Люди, годы, жизнь. Книга V (Эренбург) - страница 35

На Днепре я встречал Гроссмана, Долматовского, на Соже - Симонова, у Можайска - Ставского, в Белоруссии - Твардовского, в Вильнюсе - Павленко. Мы не успевали поспорить о литературе - нам было не до этого.

Я вспоминаю конец сороковых годов… Трудно себе представить, что во время войны мы жили как бойцы одной роты. Я просмотрел папку с письмами военных лет. Конечно, я понимаю, что мне писали мои старые друзья А. Я. Таиров, П. П. Кончаловский, А. Н. Толстой, А. А. Ахматова, А. А. Игнатьев. Но много писем от писателей, которых я до того не знал и с которыми после войны очень редко встречался. Тогда у нас был общий враг; мы хорошо знали, что такое немецкие танки или немецкие автоматчики. Я перечитал сейчас одно из писем тех лет. Молодой поэт писал мне с фронта; «…Чего, например, стоят все эти стишки о том, что солдат идет в бой, распевая песню о любимой или что-либо в этом роде? Чего стоят бесконечные варианты «Синего платочка»? Неужели так и не подымется смелый, авторитетный голос в защиту русской поэзии против пошлости, с которой, как с грязью на солдатских сапогах, мы рискуем дойти до самой победы? Но пошлость хоть плавает на поверхности, с ней легче воевать, а что делать с бесконечным потоком стихов пустых, трескучих и бездумных, в которых при титаническом труде не обнаружишь и тени собственной оригинальной мысли? Ими, такими стихами, забиты сплошь и рядом журналы». Далее автор письма просил меня прочитать посылаемые им стихи и объяснял, почему он обращается ко мне: «Почему именно к вам? Говорю без лести, под честное слово - потому, что всегда, в том числе в самые трудные минуты, ваш голос был с нами, потому что вы пользуетесь доверием фронтовиков. Кроме того, ваш авторитет и любовь к русской литературе гарантируют прямоту и резкость суждений - лучшие качества в критике…» Письмо было подписано Н. Грибачевым.

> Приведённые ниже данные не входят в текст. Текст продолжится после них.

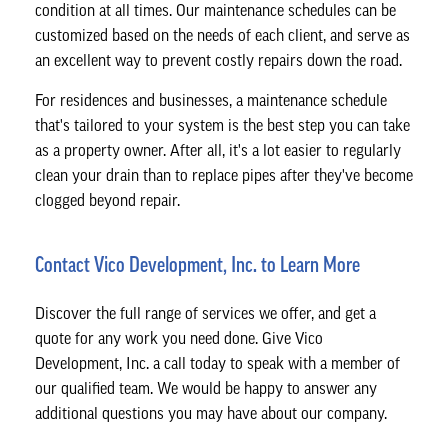
condition at all times. Our maintenance schedules can be
customized based on the needs of each client, and serve as
an excellent way to prevent costly repairs down the road.
For residences and businesses, a maintenance schedule
that's tailored to your system is the best step you can take
as a property owner. After all, it's a lot easier to regularly
clean your drain than to replace pipes after they've become
clogged beyond repair.
Contact Vico Development, Inc. to Learn More
Discover the full range of services we offer, and get a
quote for any work you need done. Give Vico
Development, Inc. a call today to speak with a member of
our qualified team. We would be happy to answer any
additional questions you may have about our company.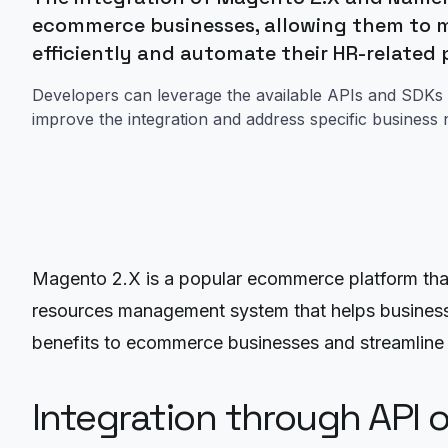
ecommerce businesses, allowing them to 
efficiently and automate their HR-related
Developers can leverage the available APIs and SDKs 
improve the integration and address specific business 
Magento 2.X is a popular ecommerce platform that o
resources management system that helps businesse
benefits to ecommerce businesses and streamline t
Integration through API 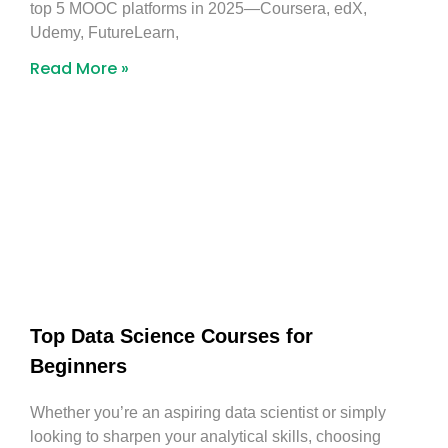
top 5 MOOC platforms in 2025—Coursera, edX,
Udemy, FutureLearn,
Read More »
Top Data Science Courses for
Beginners
Whether you’re an aspiring data scientist or simply
looking to sharpen your analytical skills, choosing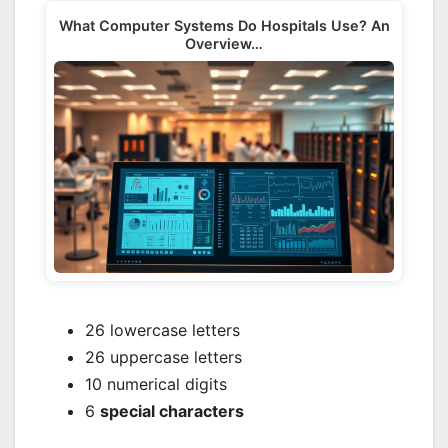
What Computer Systems Do Hospitals Use? An
Overview…
26 lowercase letters
26 uppercase letters
10 numerical digits
6
special characters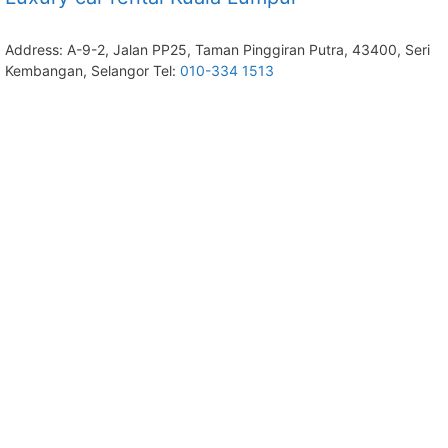
Address: A-9-2, Jalan PP25, Taman Pinggiran Putra, 43400, Seri
Kembangan, Selangor Tel:
010-334 1513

Признаюсь, меня и те годы мало огорчали даже трескучие стихи. (Мне это самому странно. Вероятно, голос войны все заглушал.) Просматривая уцелевшие записные книжки, я нахожу военные новости, адреса полевой почты, имена немецких пленных, с которыми я разговаривал. У меня появилось много новых друзей не писателей, даже не журналистов - артиллеристов, летчиков, саперов. Я переписывался со многими фронтовиками, о некоторых из них попытаюсь дальше рассказать.

Генерал П. И. Батов в воспоминаниях о Сталинградской битве рассказывает, как его часть захватила «Двенадцать заповедей» - инструкцию, подписанную Гитлером, как немцы должны обращаться с русскими. П. И. Батов пишет: «Политработники 65-й армии использовали «заповеди» в беседах с бойцами. Помнится, у чеботарцев беседу проводил лично командир полка. Гневный смех. Резолюция: «1. Клянемся бить фашистов беспощадно и первыми выйти к Волге. 2. Послать «заповеди» товарищу Эренбургу и просить раздраконить фрицев через «Красную звезду». Таких заказов я получал сотни. Я писал о фрицах, писал о войне, о наших людях.